What is taking me over the edge is this man. I just took a deep breath. I am almost floored about how I feel when I see him. He is not necessarily gorgeous. He is attractive, but it is not that. The sound of his voice makes my mind wonder. There are some days when I need to hold myself up. The shape of his back turns me to the "good" book, as I quickly turn to Psalm 81:12. I can't seem to focus. That dude could GET IT! I actually don't think we would have anything to say to each other, of substance, except take your panties off. When we do manage to say more than 2 words, it lacks the substance that I would like. If I was tawdry, I'd ask him to take me down in the elevator. What is it about some men? What does it do to a woman's insides? He just said a number to me, but as he did it, he crossed my path... his voice... the "look down at you" glance... his lips. Good God in heaven... at this rate, He is the only one that is moving me through.


I just can't believe it. I never lust, in fact, I don't remember the last time I had a crush. He is not interested in me and he may actually bore me. All I would do is take off his clothes, so essentially there is nothing for me there, but DAMN IT TO HELL... I love him.

That is it... no great message... no deep insights... just a twinge down there to set the weekend off.

Thursday, October 9, 2008

I Would Tattoo His Name on My Ass

A certain couple apparently identified their interconnectedness to each other not only through government sanctioned coupledom, but through a ring finger tattoo.

At first glance, some would say this is stupid.
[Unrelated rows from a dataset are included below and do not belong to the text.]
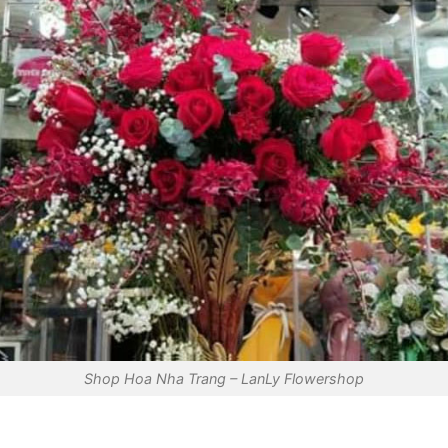
Shop Hoa Nha Trang – LanLy Flowershop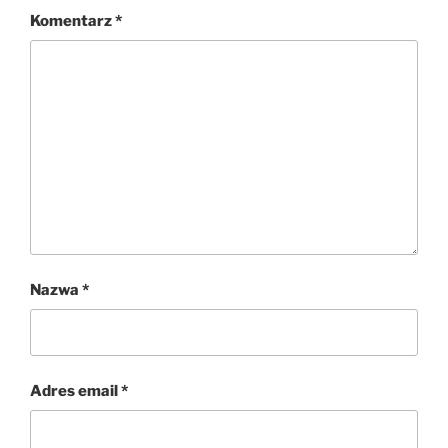
Komentarz
*
Nazwa
*
Adres email
*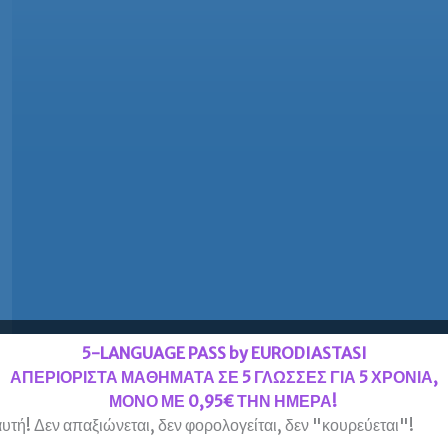
5-LANGUAGE PASS by EURODIASTASI
ΑΠΕΡΙΟΡΙΣΤΑ ΜΑΘΗΜΑΤΑ ΣΕ 5 ΓΛΩΣΣΕΣ ΓΙΑ 5 ΧΡΟΝΙΑ,
ΜΟΝΟ ΜΕ 0,95€ ΤΗΝ ΗΜΕΡΑ!
υτή! Δεν απαξιώνεται, δεν φορολογείται, δεν "κουρεύεται"!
AHEM, Pamela. After all, he or she may die, as the worst case scenario and I don't need to explain other opportunities that would lend this concept to be a bit silly.

After further internal exploration, prayer, meditation, and a heart so filled with love I'm floating, I would do it. I don't know... is it me or is that the ultimate sign of "even if you try, I aint divorcing your Black/White/Asian/Eastern Indian/Western Indian/Colombian ass".

I find it romantic. I know, for you realist, it is a little too mushy and idealistic, but as I read it I thought, "Why would I put a permanent symbol of my undying love for someone on my person?" Not to mention, my lustrous dark skin gives the, "Is that an ash mark on your back or a wing" look, with these "symbols". I would do it.

It is much more than a symbol to me. The idea that I contemplated it speaks more to my soul. I am, for all intensive purposes, a consument glass three-quarters of the way full kind of girl, but once more... I dug deeper. I love the connections to people. I adore that Noelani knows my every move before I tell her. I enjoy hearing Pamela go on and on about how no matter what the situation she will tell me how she feels because "she can". To listen to my Gloria's messages about "God coming in his time", when I need to hear it most, puts the smile back in play. This tat on ass thing just brought me back to what makes the most sense... connection, love, we are in this together. I think his first initial on my wrist, or his star sign on the curve of my waist, or his name on the right cheek would be hot shit!

Maybe not hot shit, but it would further give my dreams wings... or at least it will give that impression.

P.S. I gave a half-wave to my man on the street! I know... not my full self, but I am getting there.